Return all lines of the data in which the string "Zalazar" occurs.

[Dataset entries]
=-=-=

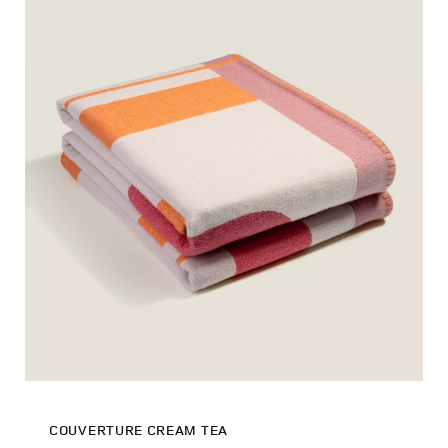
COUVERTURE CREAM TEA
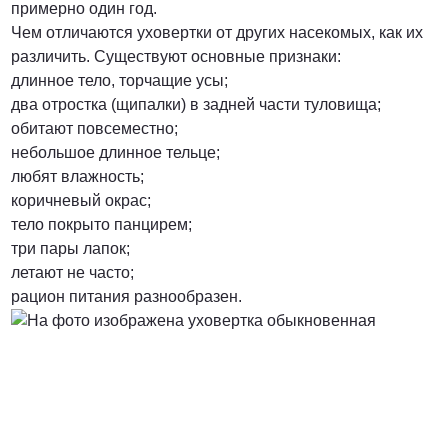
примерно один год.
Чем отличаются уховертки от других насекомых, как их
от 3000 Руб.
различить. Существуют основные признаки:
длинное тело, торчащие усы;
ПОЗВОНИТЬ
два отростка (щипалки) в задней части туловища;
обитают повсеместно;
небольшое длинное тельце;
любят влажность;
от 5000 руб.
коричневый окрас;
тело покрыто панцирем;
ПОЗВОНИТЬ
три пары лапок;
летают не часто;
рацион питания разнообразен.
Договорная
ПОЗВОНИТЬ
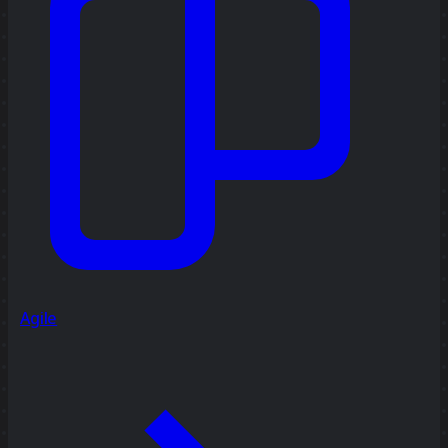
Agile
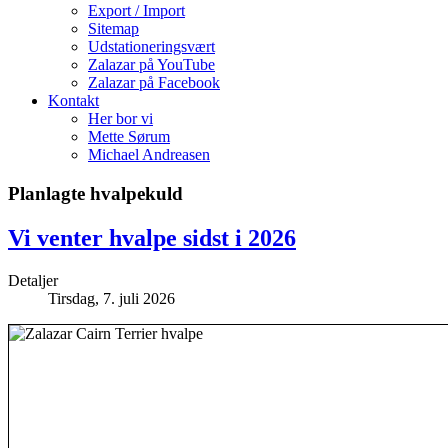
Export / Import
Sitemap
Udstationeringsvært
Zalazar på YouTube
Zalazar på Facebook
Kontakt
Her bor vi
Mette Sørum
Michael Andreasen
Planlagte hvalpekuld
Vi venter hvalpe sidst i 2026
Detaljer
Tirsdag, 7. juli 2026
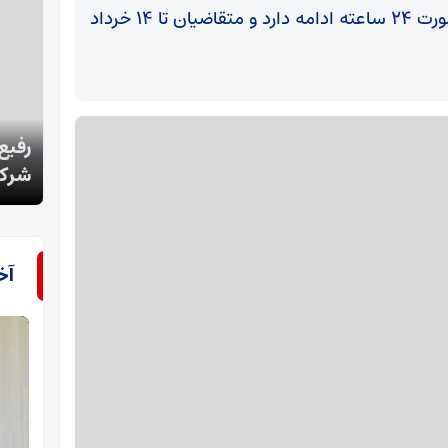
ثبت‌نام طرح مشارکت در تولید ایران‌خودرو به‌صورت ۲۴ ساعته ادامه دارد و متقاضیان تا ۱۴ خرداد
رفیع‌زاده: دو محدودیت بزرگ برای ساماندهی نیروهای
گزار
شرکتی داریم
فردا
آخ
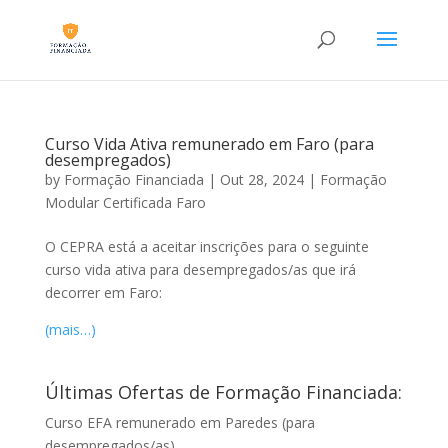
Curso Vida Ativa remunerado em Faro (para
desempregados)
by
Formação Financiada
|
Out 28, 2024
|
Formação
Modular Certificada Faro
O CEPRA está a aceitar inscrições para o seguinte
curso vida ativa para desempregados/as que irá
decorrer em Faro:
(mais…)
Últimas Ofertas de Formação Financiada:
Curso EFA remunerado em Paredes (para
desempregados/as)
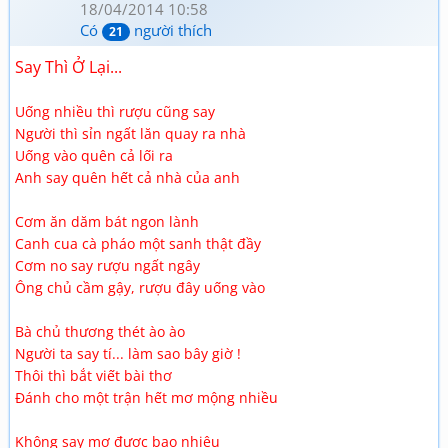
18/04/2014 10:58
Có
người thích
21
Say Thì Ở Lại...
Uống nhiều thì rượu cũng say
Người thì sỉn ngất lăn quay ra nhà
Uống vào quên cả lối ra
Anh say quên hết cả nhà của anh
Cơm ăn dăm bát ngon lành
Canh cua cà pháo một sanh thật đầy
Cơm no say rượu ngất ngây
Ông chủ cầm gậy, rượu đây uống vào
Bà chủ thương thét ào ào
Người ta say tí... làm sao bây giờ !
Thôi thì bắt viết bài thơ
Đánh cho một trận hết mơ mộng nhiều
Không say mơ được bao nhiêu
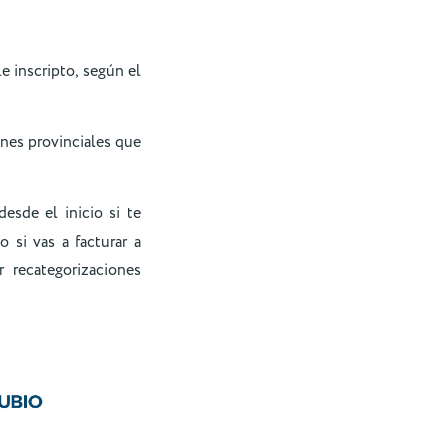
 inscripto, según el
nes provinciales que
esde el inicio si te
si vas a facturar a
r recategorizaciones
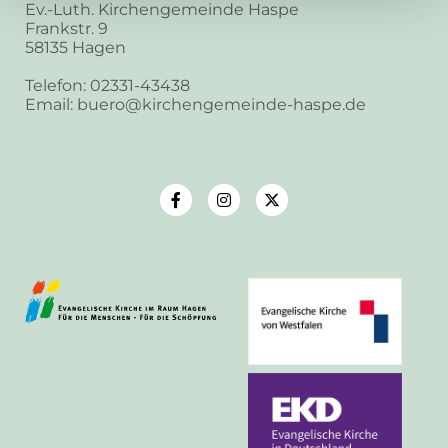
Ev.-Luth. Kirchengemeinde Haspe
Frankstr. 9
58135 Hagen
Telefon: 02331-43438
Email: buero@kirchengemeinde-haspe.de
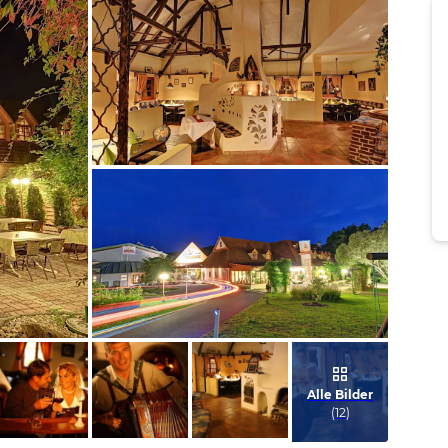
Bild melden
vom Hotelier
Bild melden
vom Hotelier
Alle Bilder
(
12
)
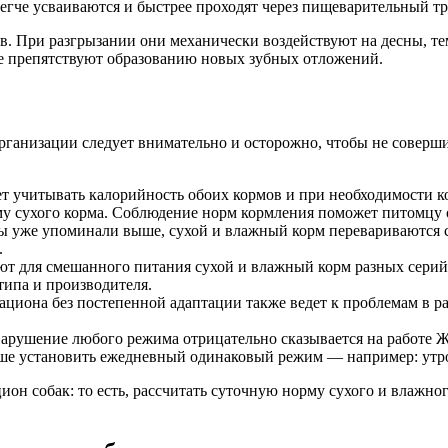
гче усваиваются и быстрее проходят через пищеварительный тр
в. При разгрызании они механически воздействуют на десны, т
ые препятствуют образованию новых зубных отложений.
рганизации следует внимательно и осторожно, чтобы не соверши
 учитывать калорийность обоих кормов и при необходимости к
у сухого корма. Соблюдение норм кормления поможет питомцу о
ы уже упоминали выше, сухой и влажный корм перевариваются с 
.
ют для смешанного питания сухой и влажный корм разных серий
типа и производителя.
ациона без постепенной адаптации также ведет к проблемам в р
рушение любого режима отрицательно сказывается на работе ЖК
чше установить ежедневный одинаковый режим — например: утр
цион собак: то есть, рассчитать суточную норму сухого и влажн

=-=-=

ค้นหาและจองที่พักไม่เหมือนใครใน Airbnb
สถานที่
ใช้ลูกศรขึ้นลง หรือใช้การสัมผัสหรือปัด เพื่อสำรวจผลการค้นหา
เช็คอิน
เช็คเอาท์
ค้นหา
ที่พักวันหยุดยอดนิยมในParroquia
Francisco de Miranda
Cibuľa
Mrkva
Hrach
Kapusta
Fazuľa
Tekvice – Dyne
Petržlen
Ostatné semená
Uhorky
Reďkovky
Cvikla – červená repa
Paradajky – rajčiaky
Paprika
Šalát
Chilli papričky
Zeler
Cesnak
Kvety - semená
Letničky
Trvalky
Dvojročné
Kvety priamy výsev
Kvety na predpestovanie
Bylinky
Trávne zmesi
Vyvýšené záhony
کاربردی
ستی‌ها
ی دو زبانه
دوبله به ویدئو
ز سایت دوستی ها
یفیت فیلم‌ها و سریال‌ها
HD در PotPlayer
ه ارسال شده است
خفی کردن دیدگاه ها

=-=-=

Exercise result:
Zalazar på YouTube
Zalazar på Facebook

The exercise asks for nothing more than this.